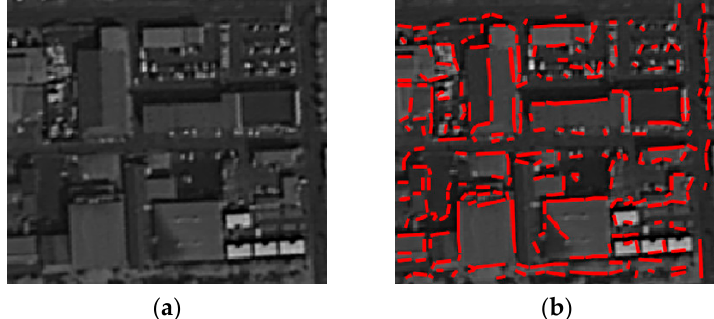
Figure 3. ( a ) Original very high-resolution (VHR) panchromatic (Pan) image; and ( b ) Lines extracted by the regular grid-based Hough transform (RGHT) (red lines).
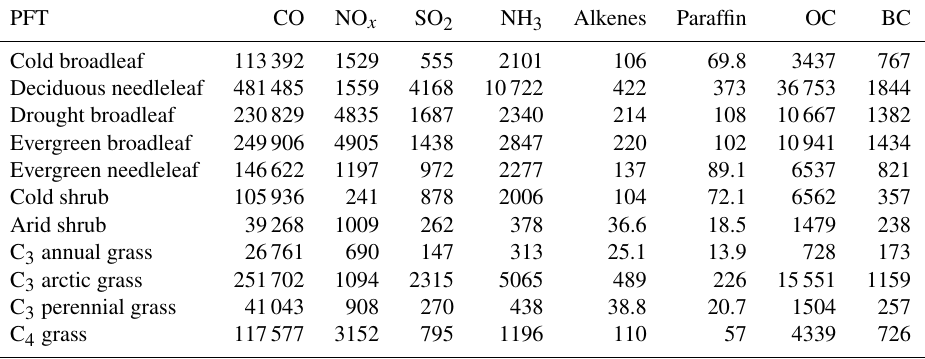
Table 1. Fire emission factors for the different plant functional types (PFTs) in ModelE2.1. Factors are in units of kilograms per fire per PFT in the grid cell. For organic carbon (OC) and black carbon (BC) units, kilograms is substituted with kilograms of carbon. PFT CO NO x SO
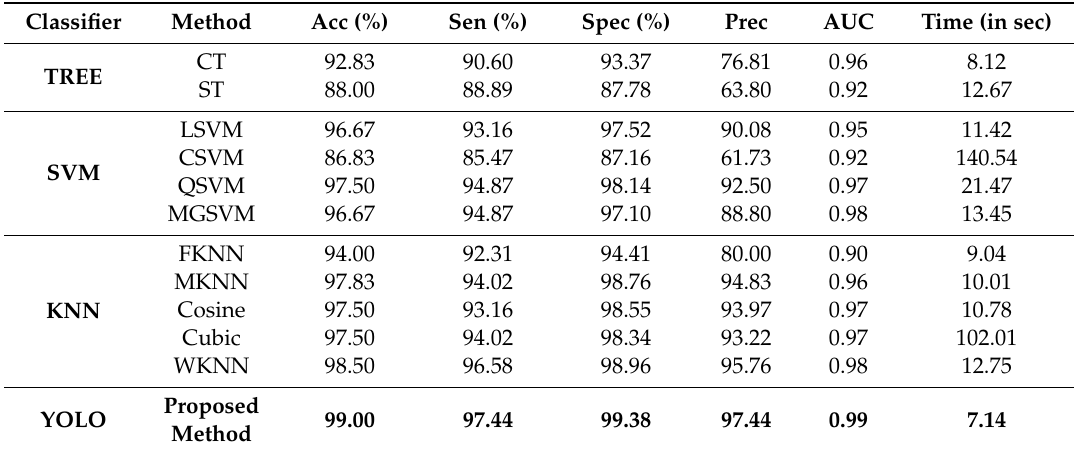
Table 13. Comparative study between proposed classifier and well-known classifiers on ISIB 2017 dataset.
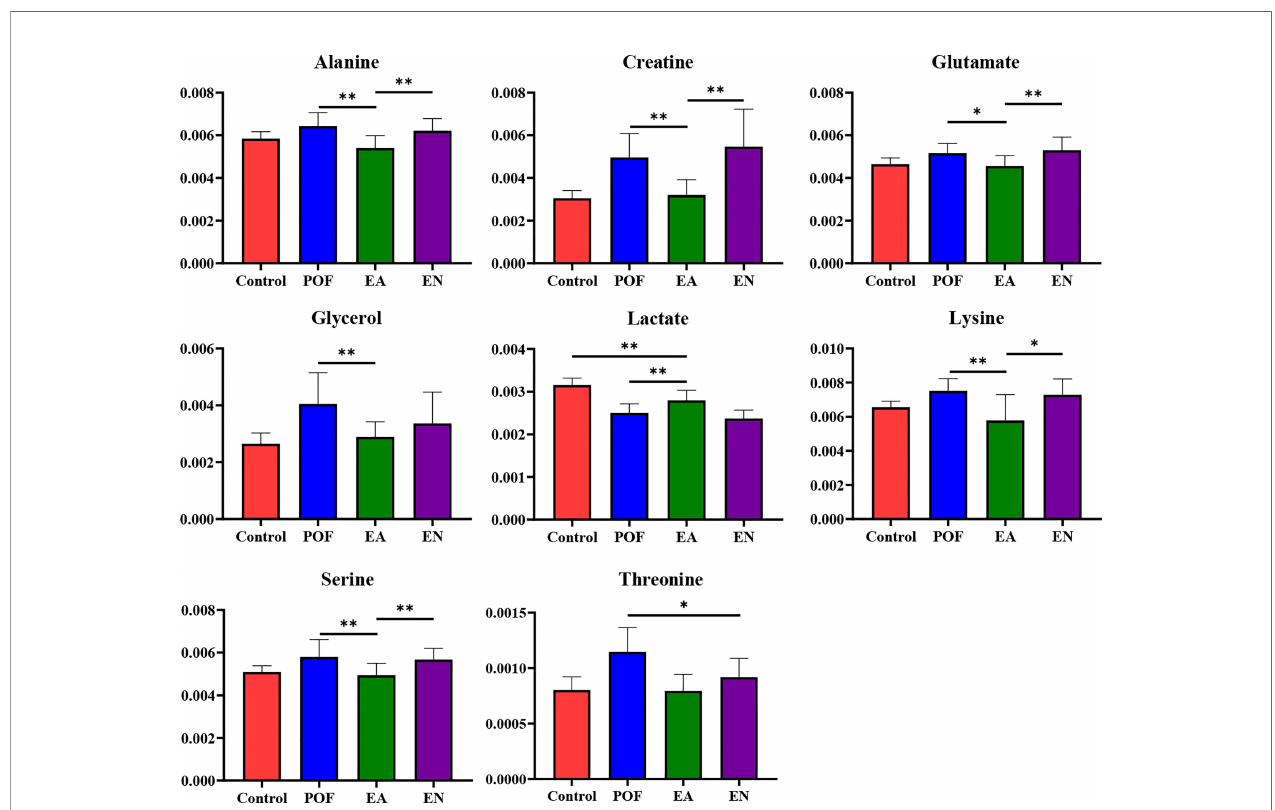
FIGURE 9 | The relative concentrations of characteristic metabolites in the kidney (* means P < 0.05; ** means P < 0.01).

◇ ◇ ◇

** Task prompt **
Find the line containing "Table 1. Fire" in the listing above. Please restate word for word that line through the last one, leaving out the pictures.

** Written response **
Table 1. Fire emission factors for the different plant functional types (PFTs) in ModelE2.1. Factors are in units of kilograms per fire per PFT in the grid cell. For organic carbon (OC) and black carbon (BC) units, kilograms is substituted with kilograms of carbon. PFT CO NO x SO
Table 13. Comparative study between proposed classifier and well-known classifiers on ISIB 2017 dataset.
FIGURE 9 | The relative concentrations of characteristic metabolites in the kidney (* means P < 0.05; ** means P < 0.01).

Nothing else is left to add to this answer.